_Extract_

----------

For this year's Nobel prize step forward Provident Financial. Just how effective Provvie has been was writ large by yesterday's results statement: the company was ahead in just about every positive metric you'd want to be ahead in, with its Vanquis Bank the star performer.

Vanquis has succeeded with a business model that is the direct opposite of what did for Northern Rock.

The latter borrowed short to lend long and came unstuck as a result. Vanquis borrows long by tying its savers up so it can lend very short (at very high rates). If you're in the happy position of having £1,000 or more to invest and are willing to commit to keeping your hands off it for between one and five years, Vanquis will offer you up to 4.5 per cent, a rate you probably won't have seen since before the financial crisis.

Provvie can use the money thus raised to lend at rates that are somewhat higher, in excess of 400 per cent for some products, to people in a very unhappy position. The formula is proving to be phenomenally successful as the banks have withdrawn from large parts of the market: Provvie now boasts 2.5 million customers.

----------

_Instruction 1_
Update the Provident Financial piece's passage from "The latter borrowed" to "the financial crisis.", changing "£1,000" to "£2,000".
_Instruction 2_
Answer from the Provident Financial piece:
(a) How many customers does Provvie now claim?
(b) What is the highest rate Vanquis offers savers?
(c) Which lender borrowed short to lend long?
_Instruction 3_
Resume the Provident Financial piece, starting after its final sentence.

----------

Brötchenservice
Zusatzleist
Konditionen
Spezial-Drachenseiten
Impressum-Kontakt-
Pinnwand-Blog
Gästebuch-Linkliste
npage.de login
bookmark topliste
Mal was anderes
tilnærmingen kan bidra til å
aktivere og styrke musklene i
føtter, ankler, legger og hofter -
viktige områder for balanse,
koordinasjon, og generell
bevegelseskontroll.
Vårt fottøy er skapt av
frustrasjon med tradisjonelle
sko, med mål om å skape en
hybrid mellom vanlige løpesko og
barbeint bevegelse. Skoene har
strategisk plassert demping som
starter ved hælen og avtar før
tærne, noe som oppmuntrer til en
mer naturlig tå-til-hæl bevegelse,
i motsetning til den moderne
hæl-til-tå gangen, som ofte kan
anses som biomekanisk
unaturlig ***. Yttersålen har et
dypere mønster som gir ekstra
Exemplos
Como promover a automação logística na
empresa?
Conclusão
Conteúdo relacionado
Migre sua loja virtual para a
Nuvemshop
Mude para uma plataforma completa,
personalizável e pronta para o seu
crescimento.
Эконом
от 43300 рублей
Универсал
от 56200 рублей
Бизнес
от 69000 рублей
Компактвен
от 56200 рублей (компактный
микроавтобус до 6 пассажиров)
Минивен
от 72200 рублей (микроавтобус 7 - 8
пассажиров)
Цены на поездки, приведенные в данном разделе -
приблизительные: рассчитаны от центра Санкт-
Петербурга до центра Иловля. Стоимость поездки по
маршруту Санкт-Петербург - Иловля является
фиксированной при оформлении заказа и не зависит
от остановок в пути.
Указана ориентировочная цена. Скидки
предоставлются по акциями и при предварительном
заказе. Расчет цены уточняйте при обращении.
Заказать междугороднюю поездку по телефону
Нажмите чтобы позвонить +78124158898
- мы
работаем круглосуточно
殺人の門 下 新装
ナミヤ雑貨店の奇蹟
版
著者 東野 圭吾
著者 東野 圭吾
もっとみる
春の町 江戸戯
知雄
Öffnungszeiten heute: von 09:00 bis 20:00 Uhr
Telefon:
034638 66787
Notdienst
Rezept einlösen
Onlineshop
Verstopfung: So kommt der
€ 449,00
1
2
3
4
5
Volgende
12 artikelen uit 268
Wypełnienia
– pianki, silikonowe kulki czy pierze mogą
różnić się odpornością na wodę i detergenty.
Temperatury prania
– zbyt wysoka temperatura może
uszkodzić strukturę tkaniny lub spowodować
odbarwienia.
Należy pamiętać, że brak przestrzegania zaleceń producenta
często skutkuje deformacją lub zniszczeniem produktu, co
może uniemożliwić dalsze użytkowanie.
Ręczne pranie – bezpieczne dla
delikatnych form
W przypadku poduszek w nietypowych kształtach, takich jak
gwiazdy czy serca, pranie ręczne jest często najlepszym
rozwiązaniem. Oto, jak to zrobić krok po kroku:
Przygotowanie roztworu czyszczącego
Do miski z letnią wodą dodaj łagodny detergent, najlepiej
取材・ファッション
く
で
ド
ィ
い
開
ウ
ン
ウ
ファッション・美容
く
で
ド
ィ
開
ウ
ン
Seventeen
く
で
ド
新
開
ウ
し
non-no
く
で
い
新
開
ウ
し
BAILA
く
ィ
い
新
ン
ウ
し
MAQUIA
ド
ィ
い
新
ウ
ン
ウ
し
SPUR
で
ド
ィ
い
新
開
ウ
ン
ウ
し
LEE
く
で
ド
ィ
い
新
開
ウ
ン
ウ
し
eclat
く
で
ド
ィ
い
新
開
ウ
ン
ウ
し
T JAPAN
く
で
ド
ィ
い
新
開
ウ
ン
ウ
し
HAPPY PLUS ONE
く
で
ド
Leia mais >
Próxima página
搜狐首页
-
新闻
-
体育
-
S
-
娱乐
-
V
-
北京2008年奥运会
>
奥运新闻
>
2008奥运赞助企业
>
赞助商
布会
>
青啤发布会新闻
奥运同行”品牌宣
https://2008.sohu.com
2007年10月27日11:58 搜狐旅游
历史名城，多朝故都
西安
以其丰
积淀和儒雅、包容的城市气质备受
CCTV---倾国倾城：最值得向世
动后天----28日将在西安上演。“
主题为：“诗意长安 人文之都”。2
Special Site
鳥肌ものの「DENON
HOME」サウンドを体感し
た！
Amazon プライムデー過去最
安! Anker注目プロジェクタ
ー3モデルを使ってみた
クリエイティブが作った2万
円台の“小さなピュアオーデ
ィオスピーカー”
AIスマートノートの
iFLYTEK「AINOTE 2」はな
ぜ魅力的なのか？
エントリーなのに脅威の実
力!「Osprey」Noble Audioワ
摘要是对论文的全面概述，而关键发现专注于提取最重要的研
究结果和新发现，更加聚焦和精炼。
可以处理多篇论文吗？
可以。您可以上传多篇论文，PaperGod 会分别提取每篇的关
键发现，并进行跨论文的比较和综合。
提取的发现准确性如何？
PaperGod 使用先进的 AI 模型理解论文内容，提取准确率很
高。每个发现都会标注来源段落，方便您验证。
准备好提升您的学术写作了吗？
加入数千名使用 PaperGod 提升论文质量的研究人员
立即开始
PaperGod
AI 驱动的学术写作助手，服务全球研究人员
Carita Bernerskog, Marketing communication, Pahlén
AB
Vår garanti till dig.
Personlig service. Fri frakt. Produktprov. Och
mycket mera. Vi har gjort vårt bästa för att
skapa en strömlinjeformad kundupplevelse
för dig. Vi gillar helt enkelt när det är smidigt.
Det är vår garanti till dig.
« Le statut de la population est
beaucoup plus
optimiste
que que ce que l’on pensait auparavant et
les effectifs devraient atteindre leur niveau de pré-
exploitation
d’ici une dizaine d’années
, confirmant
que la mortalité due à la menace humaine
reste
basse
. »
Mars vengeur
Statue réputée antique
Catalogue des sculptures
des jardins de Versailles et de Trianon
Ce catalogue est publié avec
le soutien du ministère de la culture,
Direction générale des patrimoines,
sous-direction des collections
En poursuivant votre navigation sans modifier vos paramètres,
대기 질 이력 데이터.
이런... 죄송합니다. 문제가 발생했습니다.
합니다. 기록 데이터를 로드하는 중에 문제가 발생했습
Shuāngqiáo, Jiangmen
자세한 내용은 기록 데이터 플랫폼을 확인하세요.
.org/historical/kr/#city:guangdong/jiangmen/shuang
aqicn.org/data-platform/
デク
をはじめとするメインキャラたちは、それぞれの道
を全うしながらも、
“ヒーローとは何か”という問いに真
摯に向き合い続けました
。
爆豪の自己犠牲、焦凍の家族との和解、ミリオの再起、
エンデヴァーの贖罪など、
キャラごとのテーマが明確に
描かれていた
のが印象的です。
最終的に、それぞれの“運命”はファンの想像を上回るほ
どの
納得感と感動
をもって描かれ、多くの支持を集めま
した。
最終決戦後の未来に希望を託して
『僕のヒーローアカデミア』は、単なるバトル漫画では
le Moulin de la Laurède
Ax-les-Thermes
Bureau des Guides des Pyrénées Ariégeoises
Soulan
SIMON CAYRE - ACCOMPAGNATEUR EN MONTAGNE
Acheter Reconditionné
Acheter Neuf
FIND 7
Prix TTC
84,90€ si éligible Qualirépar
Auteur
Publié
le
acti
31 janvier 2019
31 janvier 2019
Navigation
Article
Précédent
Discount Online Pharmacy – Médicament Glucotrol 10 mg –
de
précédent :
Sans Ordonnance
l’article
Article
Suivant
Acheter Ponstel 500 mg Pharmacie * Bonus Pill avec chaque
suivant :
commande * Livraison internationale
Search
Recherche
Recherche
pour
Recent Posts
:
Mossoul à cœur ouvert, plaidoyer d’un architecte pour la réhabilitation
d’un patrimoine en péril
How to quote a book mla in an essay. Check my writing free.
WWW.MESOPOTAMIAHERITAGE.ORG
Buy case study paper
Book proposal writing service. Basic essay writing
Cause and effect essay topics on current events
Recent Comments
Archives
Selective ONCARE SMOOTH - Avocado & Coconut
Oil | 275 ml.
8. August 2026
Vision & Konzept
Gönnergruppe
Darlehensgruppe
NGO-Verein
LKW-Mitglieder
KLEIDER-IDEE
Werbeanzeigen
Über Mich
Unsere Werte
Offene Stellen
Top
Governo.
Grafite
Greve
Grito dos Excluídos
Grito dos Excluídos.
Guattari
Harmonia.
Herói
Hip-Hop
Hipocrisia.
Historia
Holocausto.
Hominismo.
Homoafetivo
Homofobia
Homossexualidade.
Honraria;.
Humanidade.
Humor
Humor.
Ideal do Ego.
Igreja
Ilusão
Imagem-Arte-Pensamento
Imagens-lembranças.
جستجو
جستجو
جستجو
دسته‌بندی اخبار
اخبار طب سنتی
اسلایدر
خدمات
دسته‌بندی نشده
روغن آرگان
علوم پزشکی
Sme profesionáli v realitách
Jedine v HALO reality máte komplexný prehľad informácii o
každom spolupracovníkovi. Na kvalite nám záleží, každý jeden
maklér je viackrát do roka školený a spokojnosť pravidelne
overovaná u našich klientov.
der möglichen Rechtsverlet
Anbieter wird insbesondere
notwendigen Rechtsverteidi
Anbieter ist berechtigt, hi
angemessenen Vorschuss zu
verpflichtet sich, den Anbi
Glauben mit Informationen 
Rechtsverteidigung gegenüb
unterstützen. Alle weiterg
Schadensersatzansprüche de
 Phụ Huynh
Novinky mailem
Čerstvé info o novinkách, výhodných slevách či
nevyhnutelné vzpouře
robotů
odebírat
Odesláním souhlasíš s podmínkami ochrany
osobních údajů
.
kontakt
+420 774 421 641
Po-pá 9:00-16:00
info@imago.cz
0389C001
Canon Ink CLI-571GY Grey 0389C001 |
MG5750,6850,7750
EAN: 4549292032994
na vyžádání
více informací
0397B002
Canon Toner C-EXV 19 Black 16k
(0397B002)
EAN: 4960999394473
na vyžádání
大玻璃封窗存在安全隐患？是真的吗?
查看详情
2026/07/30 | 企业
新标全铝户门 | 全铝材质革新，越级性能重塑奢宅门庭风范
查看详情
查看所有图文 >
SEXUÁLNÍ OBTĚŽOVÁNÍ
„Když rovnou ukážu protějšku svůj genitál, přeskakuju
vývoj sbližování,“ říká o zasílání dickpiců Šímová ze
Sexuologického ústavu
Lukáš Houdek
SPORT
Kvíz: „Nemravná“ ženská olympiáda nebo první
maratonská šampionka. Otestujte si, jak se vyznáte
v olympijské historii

----------

_Task answer 1_
The latter borrowed short to lend long and came unstuck as a result. Vanquis borrows long by tying its savers up so it can lend very short (at very high rates). If you're in the happy position of having £2,000 or more to invest and are willing to commit to keeping your hands off it for between one and five years, Vanquis will offer you up to 4.5 per cent, a rate you probably won't have seen since before the financial crisis.

_Task answer 2_
(a) 2.5 million
(b) Up to 4.5 per cent
(c) Northern Rock

_Task answer 3_
It's probably worth pointing out now that Provvie is actually starting to attain an (undeserved) aura of respectability, largely because its rivals are so awful.

Incredibly, Vanquis' website was even touting a story from trade journal Money Management on a credit union calling for an interest rate cap on payday loans, where annual equivalent interest rates can exceed 1,000 per cent.

See, the Sheriff's not such a bad guy! It's Guy of Gisborne and his men who are the real thugs.

The Office of Fair Trading (OFT) – which has blasted Provvie for excess profits from its hard-up clientele – says so too. It is investigating the payday loans sector. Such an inquiry doesn't go far enough.

An interest rate cap is anathema to the OFT's economists, but given the weak position of people who approach Provvie and its ilk for credit (often desperate enough to pay whatever is demanded), it is time they gave it serious consideration. For the whole sub-prime sector, not just payday loans.

Until, it does, Provvie is set fair for the biggest party Nottingham Castle's ever seen. It had some difficult times a few years back, but the business has since been restructured. It's now fighting fit and the Sheriff couldn't be prouder.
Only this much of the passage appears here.